# [Task instructions]
Transcribe, word for word and without additions, each line below from the one containing "летняя обрезка винограда" through the one containing "Перед укрытием нужно", both ends included.

# # # #

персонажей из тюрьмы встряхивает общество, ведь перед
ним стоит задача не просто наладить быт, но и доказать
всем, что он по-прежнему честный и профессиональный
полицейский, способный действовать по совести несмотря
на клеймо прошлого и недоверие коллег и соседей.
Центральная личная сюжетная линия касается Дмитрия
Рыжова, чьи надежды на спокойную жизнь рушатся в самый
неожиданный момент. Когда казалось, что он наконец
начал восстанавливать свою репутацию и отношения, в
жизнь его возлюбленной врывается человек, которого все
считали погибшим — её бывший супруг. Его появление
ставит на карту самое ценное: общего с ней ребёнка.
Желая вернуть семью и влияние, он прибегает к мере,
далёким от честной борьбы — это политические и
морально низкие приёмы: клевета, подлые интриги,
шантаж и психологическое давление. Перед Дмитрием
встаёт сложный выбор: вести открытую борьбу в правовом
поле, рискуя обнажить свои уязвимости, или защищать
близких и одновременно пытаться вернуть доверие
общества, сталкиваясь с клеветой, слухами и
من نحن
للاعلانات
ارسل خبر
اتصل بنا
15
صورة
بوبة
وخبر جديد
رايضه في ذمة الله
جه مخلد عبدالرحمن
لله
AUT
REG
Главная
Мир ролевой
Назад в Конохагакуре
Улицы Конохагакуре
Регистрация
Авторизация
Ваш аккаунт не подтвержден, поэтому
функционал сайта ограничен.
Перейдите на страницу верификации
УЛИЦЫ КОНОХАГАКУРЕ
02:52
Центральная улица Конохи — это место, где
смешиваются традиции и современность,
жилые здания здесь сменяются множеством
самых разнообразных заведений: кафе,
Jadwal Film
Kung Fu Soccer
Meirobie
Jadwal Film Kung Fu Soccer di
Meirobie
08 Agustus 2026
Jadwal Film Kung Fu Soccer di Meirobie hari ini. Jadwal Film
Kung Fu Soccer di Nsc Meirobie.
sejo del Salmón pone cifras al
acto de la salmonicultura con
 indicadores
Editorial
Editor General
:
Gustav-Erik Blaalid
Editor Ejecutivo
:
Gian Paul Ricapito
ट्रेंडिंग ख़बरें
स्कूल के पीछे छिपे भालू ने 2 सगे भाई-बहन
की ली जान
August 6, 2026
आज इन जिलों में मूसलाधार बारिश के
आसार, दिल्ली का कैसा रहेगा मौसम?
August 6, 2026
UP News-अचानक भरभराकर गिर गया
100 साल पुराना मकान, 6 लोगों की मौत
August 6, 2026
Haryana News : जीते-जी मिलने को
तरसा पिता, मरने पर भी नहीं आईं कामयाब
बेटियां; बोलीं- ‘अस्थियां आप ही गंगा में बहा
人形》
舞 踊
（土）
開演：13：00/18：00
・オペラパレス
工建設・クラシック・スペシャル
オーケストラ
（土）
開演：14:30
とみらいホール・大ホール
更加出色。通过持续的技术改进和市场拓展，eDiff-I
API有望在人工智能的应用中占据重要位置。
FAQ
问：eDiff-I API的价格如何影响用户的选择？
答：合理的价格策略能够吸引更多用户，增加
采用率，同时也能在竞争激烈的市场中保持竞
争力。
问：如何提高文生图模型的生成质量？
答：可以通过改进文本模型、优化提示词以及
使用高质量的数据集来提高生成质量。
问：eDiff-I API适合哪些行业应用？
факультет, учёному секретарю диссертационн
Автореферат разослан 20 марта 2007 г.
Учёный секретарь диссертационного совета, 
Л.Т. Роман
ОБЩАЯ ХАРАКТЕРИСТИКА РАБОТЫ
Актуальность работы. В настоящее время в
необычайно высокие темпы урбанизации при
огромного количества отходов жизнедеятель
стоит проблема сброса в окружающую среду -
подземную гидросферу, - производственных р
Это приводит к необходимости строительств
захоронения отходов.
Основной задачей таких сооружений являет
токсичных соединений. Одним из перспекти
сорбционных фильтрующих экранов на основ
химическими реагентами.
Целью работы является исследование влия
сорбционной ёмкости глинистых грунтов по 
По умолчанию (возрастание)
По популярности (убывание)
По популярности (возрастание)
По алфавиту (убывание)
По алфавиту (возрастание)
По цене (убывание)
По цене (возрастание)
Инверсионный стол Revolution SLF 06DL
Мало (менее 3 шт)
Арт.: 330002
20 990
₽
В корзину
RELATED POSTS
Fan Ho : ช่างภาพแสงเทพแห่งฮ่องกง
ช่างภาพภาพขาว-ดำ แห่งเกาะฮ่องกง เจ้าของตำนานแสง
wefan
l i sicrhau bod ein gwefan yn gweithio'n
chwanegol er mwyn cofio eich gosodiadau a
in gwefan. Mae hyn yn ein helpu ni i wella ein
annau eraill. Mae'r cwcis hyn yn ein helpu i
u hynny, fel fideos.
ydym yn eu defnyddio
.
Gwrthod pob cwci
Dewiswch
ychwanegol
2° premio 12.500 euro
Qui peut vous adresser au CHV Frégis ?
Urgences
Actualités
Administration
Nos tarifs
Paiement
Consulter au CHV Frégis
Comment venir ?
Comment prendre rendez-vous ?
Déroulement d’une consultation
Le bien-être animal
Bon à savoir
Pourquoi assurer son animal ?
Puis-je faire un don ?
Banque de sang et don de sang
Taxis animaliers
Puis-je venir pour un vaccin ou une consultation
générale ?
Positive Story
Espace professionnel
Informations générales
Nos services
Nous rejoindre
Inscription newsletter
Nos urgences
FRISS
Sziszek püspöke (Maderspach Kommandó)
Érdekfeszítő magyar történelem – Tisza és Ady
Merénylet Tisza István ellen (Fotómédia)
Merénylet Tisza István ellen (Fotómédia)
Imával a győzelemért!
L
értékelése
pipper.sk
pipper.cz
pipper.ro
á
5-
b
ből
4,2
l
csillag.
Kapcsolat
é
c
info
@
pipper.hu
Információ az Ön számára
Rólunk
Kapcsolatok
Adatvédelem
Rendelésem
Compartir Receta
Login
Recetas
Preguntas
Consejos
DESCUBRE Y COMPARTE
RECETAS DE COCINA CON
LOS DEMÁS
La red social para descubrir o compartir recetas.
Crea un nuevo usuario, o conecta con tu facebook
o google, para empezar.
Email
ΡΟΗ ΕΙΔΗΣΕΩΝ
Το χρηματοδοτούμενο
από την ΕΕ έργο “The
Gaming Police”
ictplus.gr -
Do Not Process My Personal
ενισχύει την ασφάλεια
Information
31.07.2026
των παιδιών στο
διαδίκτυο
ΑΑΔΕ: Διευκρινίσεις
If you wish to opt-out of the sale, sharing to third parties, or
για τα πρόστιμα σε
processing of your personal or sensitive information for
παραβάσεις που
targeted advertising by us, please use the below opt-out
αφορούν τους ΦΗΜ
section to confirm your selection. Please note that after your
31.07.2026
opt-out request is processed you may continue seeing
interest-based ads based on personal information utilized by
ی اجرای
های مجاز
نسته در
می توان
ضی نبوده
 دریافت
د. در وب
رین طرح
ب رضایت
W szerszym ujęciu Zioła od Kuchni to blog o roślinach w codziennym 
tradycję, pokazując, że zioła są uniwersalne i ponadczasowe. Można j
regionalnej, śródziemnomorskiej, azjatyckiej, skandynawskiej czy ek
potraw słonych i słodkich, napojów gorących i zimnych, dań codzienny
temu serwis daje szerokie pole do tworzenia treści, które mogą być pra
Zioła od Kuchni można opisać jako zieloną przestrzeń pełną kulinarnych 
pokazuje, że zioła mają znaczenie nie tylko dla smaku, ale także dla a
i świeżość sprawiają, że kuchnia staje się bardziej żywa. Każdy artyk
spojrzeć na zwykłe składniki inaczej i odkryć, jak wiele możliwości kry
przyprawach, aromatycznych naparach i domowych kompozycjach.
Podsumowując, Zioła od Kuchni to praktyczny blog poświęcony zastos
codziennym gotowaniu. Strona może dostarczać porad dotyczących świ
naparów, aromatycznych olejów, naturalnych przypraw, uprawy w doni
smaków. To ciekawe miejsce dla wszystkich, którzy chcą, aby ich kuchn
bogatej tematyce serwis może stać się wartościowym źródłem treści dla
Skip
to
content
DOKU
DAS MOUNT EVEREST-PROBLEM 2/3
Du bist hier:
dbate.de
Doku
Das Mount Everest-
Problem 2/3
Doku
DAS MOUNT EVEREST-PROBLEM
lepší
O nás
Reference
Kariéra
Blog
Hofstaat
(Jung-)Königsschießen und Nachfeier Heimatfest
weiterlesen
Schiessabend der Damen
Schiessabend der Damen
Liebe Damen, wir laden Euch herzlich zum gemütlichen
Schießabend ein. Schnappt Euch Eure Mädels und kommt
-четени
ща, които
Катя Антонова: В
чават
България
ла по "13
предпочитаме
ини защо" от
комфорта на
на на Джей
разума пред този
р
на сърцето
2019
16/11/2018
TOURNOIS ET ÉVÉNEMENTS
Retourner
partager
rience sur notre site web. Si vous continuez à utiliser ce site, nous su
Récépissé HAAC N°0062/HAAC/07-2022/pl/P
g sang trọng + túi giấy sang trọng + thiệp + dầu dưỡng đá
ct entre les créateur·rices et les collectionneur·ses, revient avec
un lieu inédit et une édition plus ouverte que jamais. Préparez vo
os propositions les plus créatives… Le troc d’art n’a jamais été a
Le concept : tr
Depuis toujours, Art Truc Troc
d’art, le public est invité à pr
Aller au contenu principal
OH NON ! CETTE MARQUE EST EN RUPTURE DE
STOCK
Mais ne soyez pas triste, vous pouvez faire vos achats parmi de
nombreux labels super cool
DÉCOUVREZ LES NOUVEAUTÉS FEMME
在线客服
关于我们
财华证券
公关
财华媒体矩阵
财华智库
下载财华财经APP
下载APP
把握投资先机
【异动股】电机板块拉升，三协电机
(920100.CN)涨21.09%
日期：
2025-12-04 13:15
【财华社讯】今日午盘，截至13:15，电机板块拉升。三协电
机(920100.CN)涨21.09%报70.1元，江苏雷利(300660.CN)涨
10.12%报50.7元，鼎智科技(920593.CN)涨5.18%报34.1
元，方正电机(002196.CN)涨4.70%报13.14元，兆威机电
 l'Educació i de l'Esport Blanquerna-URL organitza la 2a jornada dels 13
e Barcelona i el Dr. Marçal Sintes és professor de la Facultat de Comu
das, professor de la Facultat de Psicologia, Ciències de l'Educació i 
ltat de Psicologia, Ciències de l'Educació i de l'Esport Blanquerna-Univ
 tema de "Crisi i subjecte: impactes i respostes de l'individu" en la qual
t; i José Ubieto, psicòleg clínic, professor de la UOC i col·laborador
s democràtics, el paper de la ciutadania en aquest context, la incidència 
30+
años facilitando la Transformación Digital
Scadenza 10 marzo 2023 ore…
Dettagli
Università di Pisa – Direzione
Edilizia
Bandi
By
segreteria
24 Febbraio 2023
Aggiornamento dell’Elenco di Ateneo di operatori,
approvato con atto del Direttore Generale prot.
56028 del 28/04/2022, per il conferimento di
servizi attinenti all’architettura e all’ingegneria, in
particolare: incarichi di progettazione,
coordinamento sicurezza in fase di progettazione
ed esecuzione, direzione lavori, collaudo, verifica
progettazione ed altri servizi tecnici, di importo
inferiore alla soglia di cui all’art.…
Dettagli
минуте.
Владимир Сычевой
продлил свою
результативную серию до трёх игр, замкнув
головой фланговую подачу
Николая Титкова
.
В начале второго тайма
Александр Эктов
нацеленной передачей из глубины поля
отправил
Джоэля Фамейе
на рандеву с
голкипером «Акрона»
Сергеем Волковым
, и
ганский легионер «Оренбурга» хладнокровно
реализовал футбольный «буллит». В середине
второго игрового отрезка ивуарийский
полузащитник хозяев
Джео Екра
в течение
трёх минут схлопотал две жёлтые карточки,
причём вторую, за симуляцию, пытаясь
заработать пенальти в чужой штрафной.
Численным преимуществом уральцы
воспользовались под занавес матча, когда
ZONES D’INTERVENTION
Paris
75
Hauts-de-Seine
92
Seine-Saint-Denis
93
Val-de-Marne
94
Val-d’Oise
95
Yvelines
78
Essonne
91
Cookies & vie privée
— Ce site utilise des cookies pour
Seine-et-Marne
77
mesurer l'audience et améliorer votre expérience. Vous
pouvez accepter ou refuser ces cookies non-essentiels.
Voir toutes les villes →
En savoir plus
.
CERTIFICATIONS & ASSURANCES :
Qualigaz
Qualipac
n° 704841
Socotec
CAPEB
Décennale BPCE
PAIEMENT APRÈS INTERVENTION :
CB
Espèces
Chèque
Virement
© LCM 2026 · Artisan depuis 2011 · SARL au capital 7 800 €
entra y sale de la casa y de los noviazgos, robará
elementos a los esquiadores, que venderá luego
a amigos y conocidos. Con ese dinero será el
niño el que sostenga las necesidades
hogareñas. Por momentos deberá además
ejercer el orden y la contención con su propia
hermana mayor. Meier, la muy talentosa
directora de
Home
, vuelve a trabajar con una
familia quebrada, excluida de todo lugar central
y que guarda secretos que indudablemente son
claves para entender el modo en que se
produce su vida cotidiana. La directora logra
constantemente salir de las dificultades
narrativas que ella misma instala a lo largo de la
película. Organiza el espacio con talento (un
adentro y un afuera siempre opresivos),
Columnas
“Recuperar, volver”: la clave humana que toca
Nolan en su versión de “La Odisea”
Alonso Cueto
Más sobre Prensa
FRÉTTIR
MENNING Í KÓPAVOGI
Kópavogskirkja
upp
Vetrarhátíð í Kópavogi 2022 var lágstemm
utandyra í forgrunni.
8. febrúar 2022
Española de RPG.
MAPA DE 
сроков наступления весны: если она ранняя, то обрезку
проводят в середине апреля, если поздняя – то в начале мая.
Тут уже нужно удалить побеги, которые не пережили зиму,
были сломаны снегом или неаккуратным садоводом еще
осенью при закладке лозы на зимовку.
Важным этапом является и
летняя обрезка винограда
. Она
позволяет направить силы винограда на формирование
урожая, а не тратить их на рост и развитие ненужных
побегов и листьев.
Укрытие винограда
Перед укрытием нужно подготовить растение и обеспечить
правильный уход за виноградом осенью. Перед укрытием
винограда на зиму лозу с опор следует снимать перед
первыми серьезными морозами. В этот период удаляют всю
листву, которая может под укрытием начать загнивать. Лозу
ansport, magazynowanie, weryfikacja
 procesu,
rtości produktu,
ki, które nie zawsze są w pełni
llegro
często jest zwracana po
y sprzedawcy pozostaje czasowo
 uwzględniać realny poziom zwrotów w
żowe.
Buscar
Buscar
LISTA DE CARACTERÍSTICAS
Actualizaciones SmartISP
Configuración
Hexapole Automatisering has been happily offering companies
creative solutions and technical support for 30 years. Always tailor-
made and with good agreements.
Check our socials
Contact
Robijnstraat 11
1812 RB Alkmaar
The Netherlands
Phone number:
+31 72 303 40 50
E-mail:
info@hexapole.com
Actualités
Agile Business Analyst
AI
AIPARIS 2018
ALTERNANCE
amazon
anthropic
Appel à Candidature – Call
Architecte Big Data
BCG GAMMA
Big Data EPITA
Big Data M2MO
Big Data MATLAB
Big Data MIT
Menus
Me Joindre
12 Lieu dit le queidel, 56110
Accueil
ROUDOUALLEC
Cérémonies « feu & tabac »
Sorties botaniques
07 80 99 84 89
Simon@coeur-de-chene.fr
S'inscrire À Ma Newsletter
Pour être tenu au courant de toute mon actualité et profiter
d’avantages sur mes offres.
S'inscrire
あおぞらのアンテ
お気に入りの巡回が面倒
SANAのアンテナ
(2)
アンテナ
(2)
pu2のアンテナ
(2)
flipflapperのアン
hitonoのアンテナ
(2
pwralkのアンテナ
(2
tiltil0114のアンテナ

# # # #

# [Task response]
летняя обрезка винограда
. Она
позволяет направить силы винограда на формирование
урожая, а не тратить их на рост и развитие ненужных
побегов и листьев.
Укрытие винограда
Перед укрытием нужно подготовить растение и обеспечить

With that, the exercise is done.